Only the pictures should be left out; repeat the rest of the data exactly.
┏━━
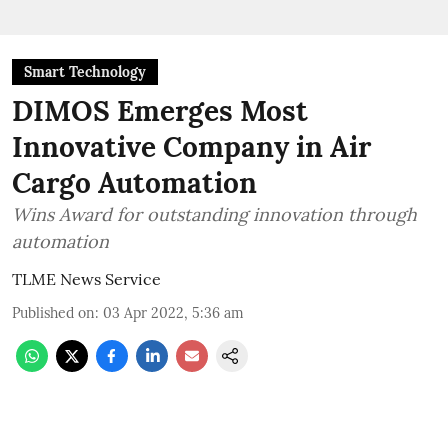
Smart Technology
DIMOS Emerges Most
Innovative Company in Air
Cargo Automation
Wins Award for outstanding innovation through
automation
TLME News Service
Published on
:
03 Apr 2022, 5:36 am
┗━━
## [Answer to the problem]
Smart Technology
DIMOS Emerges Most
Innovative Company in Air
Cargo Automation
Wins Award for outstanding innovation through
automation
TLME News Service
Published on
:
03 Apr 2022, 5:36 am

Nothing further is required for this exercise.